Na opinião de Paula Fujiwara, diretora científica da The Union, trata-se de um dos avanços mais promissores apresentados este ano no congresso. “Falta ver até que ponto é aplicável”, pondera. O custo e as dificuldades de acesso à tecnologia podem ser um obstáculo a seu avanço. “Estamos trabalhando para levantar todos esses detalhes”, afirmou Browne.
- Novos métodos diagnósticos
O diagnóstico da tuberculose é lento e exige pessoal especializado, algo nem sempre fácil de conseguir nos locais em que a doença está mais presente: lugares pobres superpovoados e com falta de condições higiênico-sanitárias. A forma mais comum de detectá-la é com o cultivo do esporo, algo especialmente difícil de conseguir em crianças. Duas técnicas apresentadas em Guadalajara tentam mudar essa realidade: uma coleta amostras de células raspadas da boca e outra se baseia em avanços na análise do sangue, uma técnica utilizada, mas não recomendada pela OMS até hoje por não ser tão confiável.
- Vacinação precoce
Não existe vacina para a tuberculose comum, mas uma efetiva que é feita há um século para meningite tuberculosa e tuberculose miliar, agressivas demais em crianças. Rebecca Harris, da Escola de Saúde e Medicina Tropical de Londres, está estudando, a partir de modelos matemáticos, o impacto dessa imunização ao nascer, com seis semanas, aos seis meses e com um ano de vida, na mortalidade infantil global em diferentes cenários. Os primeiros resultados sugerem que se deve manter a recomendação atual de vacinar recém-nascidos, e tomar medidas para melhorar a disseminação para reduzir os atrasos (e assim os recém-nascidos receberem realmente proteção), o que poderia evitar entre 5.000 e 30.000 mortes por ano.
- Melhorar as estratégias…
Para além das novidades científicas, levando-se em conta que a tuberculose tem diagnóstico e tratamento efetivo na grande maioria dos casos (exceto em alguns nos quais a bactéria adquire resistência aos fármacos), é crucial usar esses recursos de forma adequada.

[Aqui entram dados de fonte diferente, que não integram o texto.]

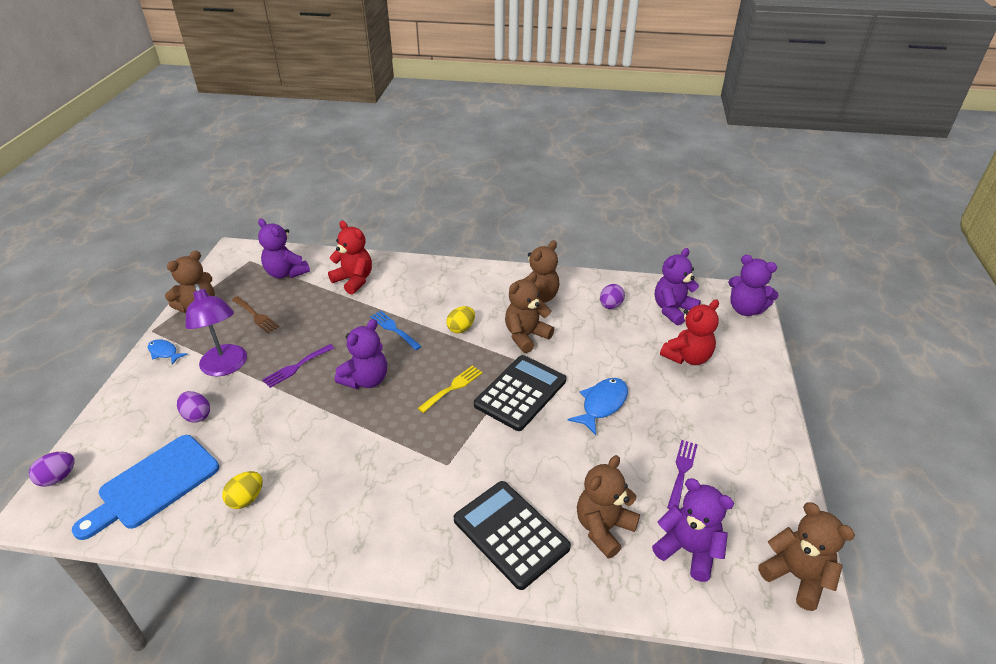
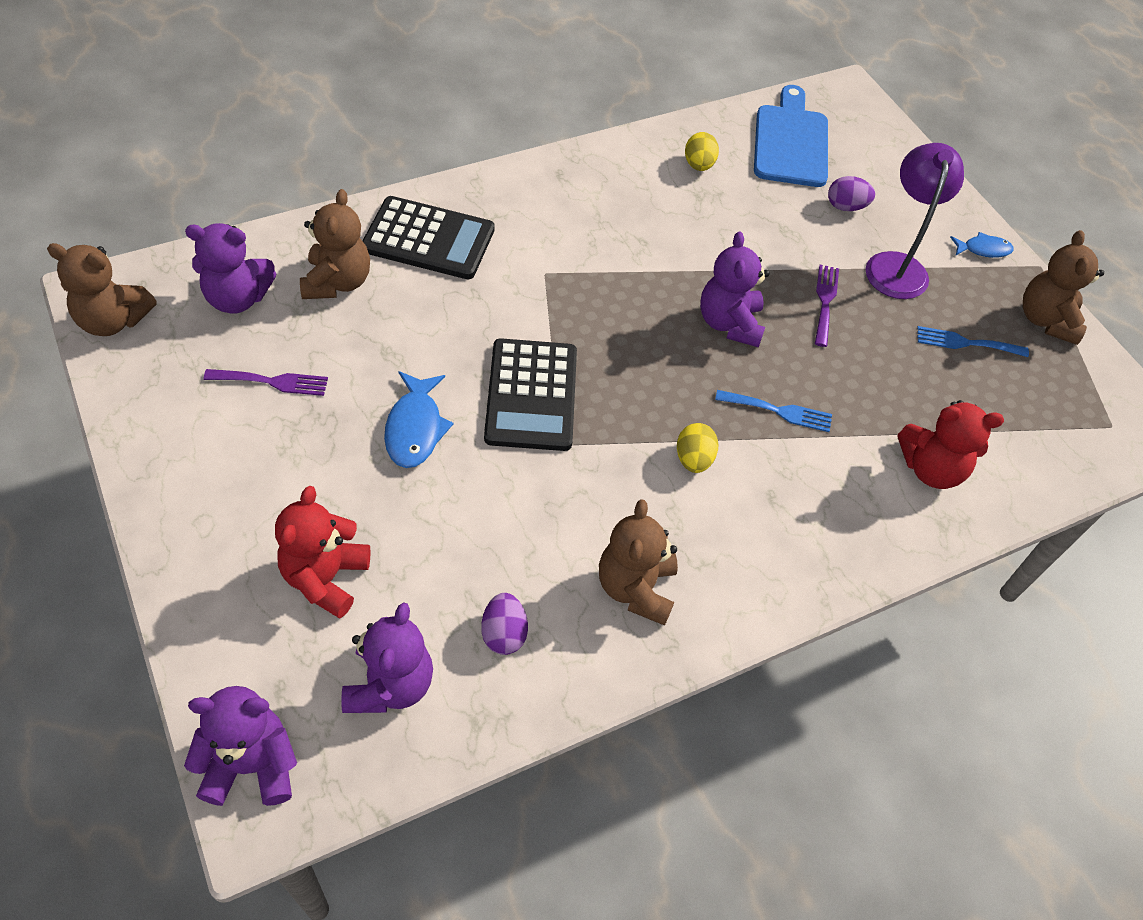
camera: 140 degrees right, 15 degrees up
purple egg [29,452,75,487] -> none
purple lamp [185,284,247,376] -> purple lamp turned 75 degrees clockwise [866,143,964,299]
brown fork [232,296,279,333] -> blue fork [917,326,1029,357]
purple teddy bear [258,219,310,278] -> none
yellow fork [418,365,483,413] -> none
brown teddy bear [505,273,554,353] -> none
purple fork [667,440,698,509] -> purple fork turned 75 degrees counterclockwise [204,369,328,396]

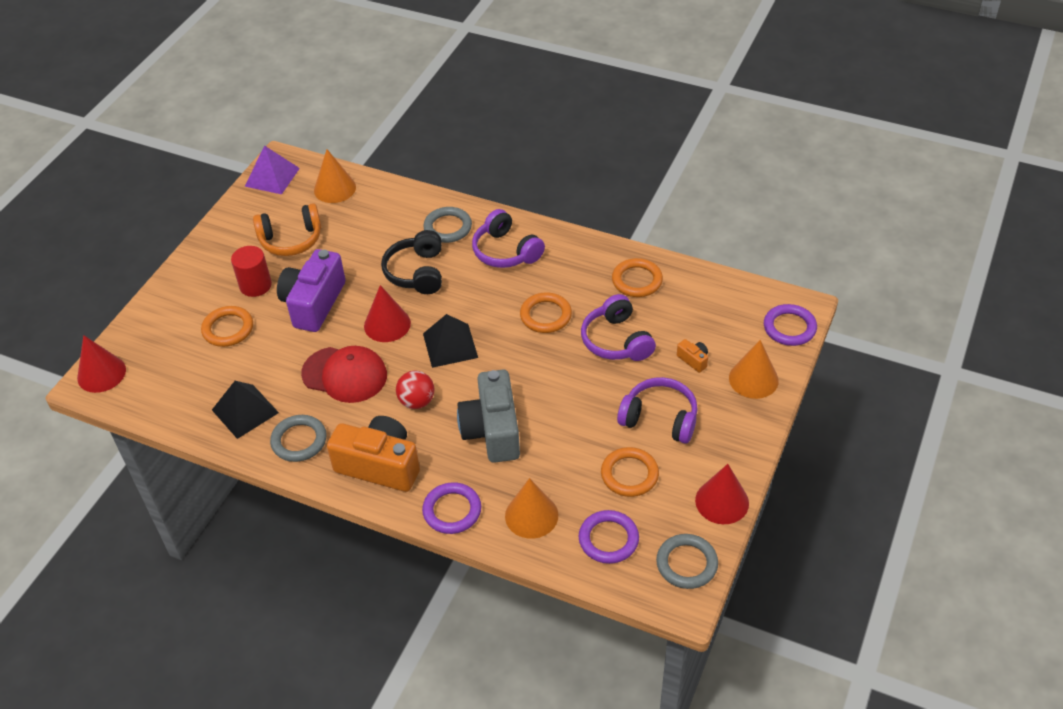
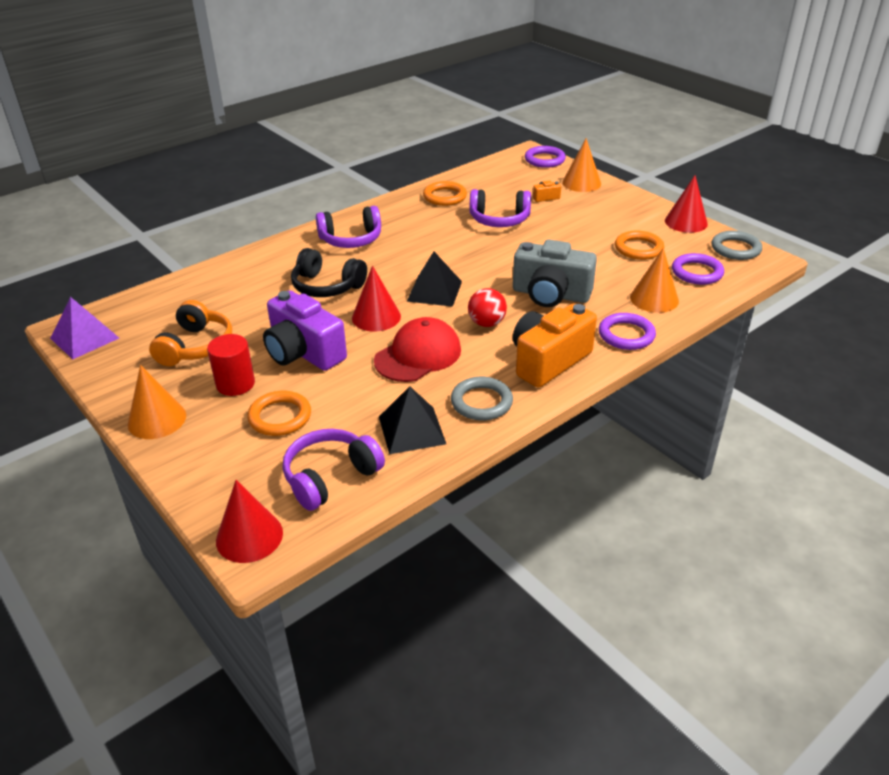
camera: 65 degrees left, 10 degrees down
orange cone [314,149,356,203] -> orange cone moved to [128,365,186,439]
grey ring [423,207,472,243] -> none
orange ring [520,293,572,333] -> none
purple headphones [617,377,698,444] -> purple headphones moved to [283,429,385,511]

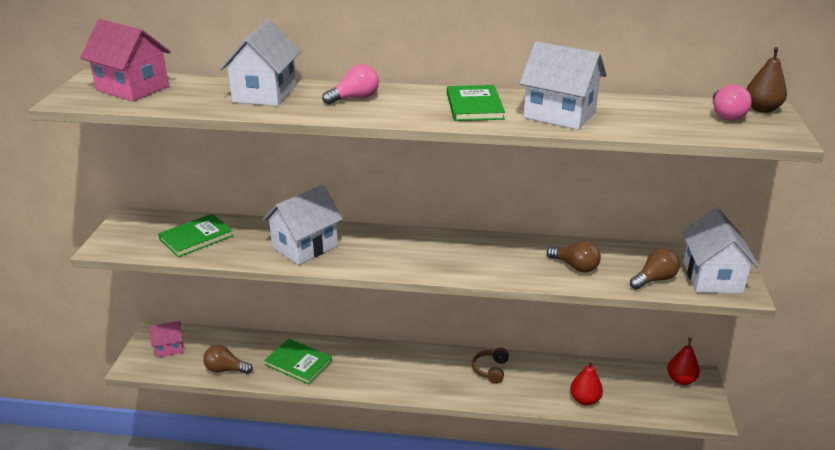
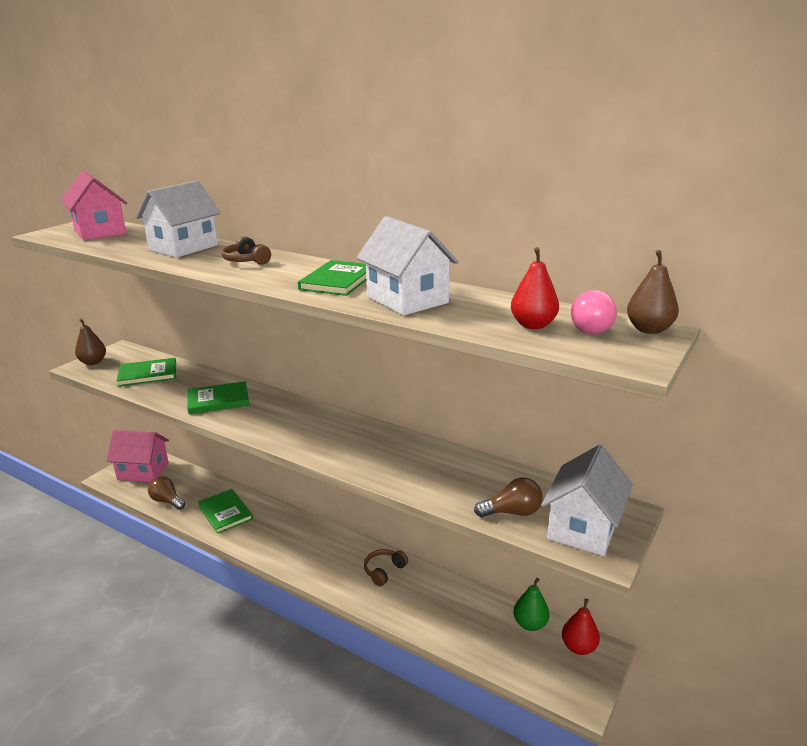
camera: 25 degrees right, 5 degrees down
pink house [149,321,183,357] -> pink house [107,430,169,482], size x1.71
white house [263,185,343,265] -> green book [187,381,249,414]
pink light bulb [322,64,379,105] -> brown headphones [222,236,271,264]
brown light bulb [547,241,601,273] -> none
red pear [570,360,603,405] -> red pear moved to [511,247,559,329]
none -> brown pear [75,318,106,365]
none -> green pear [513,578,550,631]

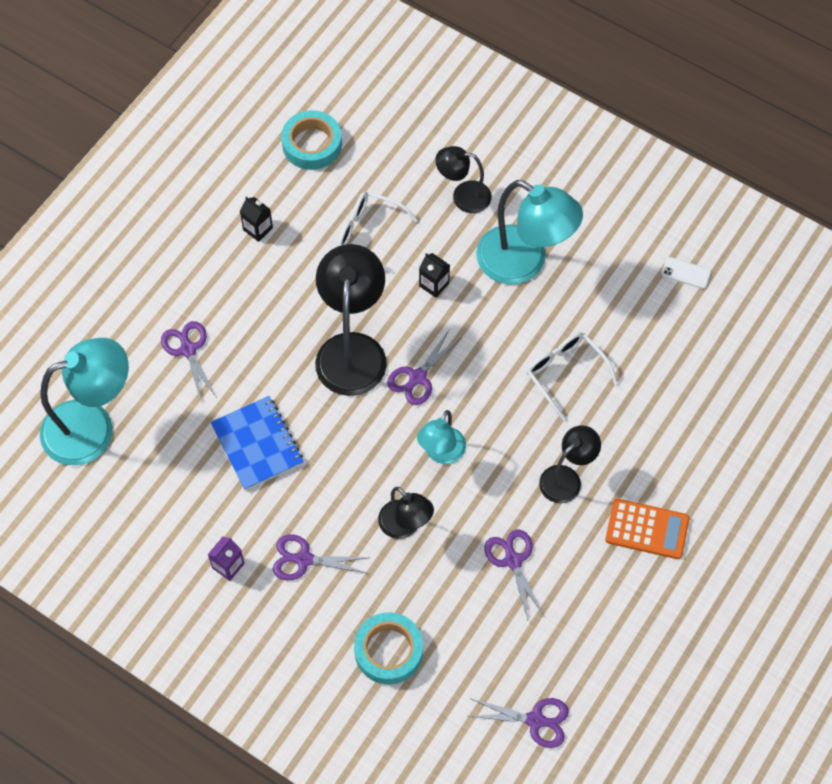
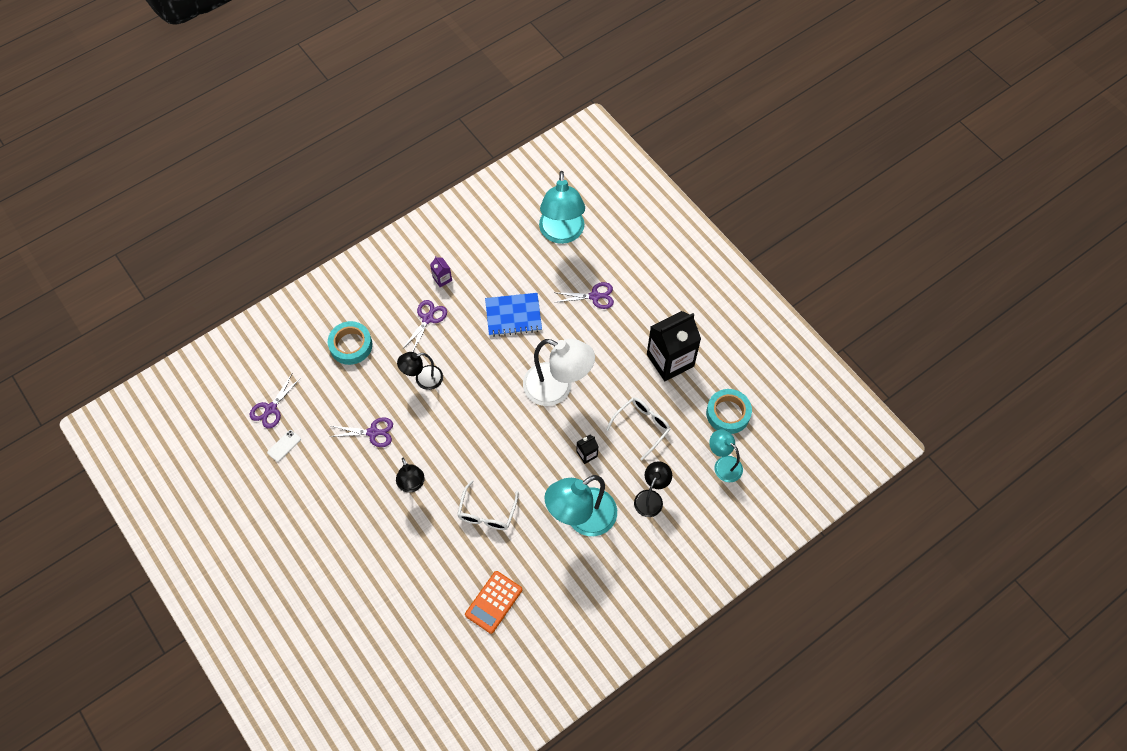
camera: 110 degrees right, 0 degrees up
black carton [240,196,273,242] -> black carton [647,311,701,381], size x2.34
black lamp [315,244,387,396] -> white lamp [523,339,595,406]
purple scissors [387,330,462,405] -> none
turquoise lamp [417,410,466,464] -> turquoise lamp moved to [709,429,743,482]
white glasses [527,332,618,421] -> white glasses turned 120 degrees clockwise [457,480,519,530]
orange calculator [605,499,690,559] -> orange calculator moved to [465,571,523,634]
white phone [661,257,711,289] -> white phone moved to [267,430,301,462]

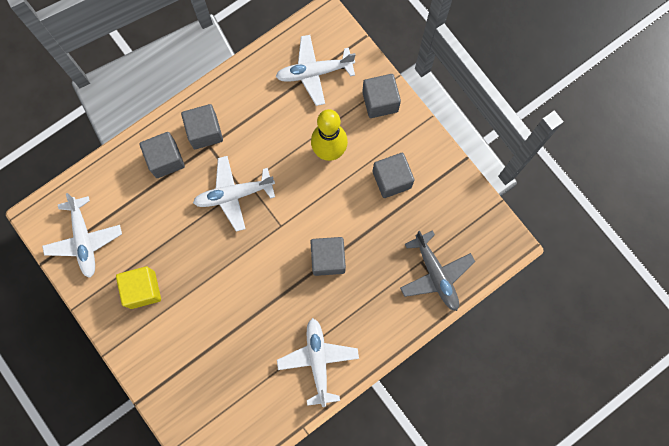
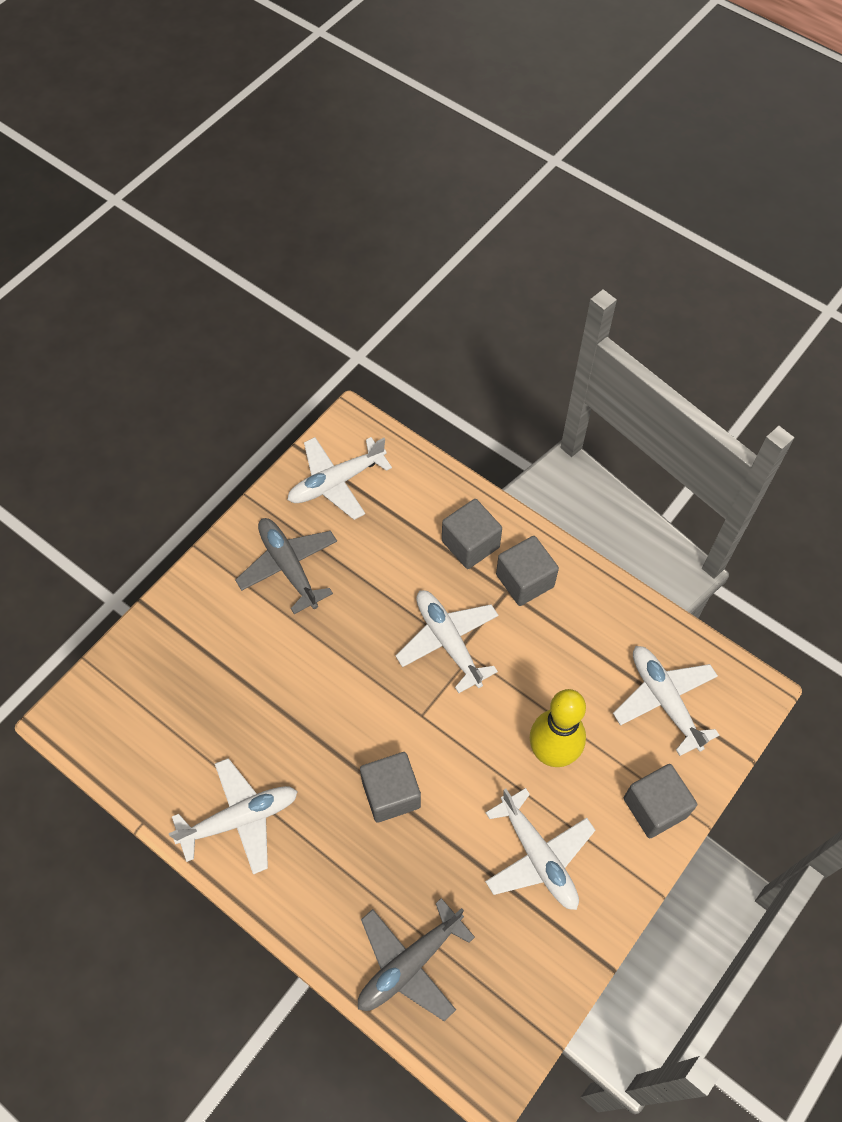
camera: 75 degrees right, 15 degrees down
yellow cube [116,266,161,309] -> grey plane [235,518,337,614]
grey cube [373,153,415,198] -> white plane [485,788,595,910]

Um número especial da revista Health Planning and Policy revisou o estado da doença no Sudeste Asiático. O editor convidado dessa série de artigos, Mishal Khan, da Escola de Saúde e Medicina Tropical de Londres, no Reino Unido, assegurou que a evidência demonstra cada vez mais que a resolução de problemas se deve definir localmente, levando em conta as características de cada comunidade.
- …. e o financiamento
E falta dinheiro para levar diagnóstico e tratamento para quem precisa. Como destaca Paula Fujiwara (The Union), não será possível melhorar esses números de queda da tuberculose em torno de 1,5% anual para 10% ou 15% se não for seguido o Plano Global contra a Tuberculose, que estima necessários 65.000 milhões de dólares daqui a 2020 para prevenir 45 milhões de novas infecções, implementar 29 milhões de tratamentos e salvar 10 milhões de vidas. A cifra de 65 bilhões parece muito dinheiro, mas não investi-los, segundo o documento, custará oito vezes mais.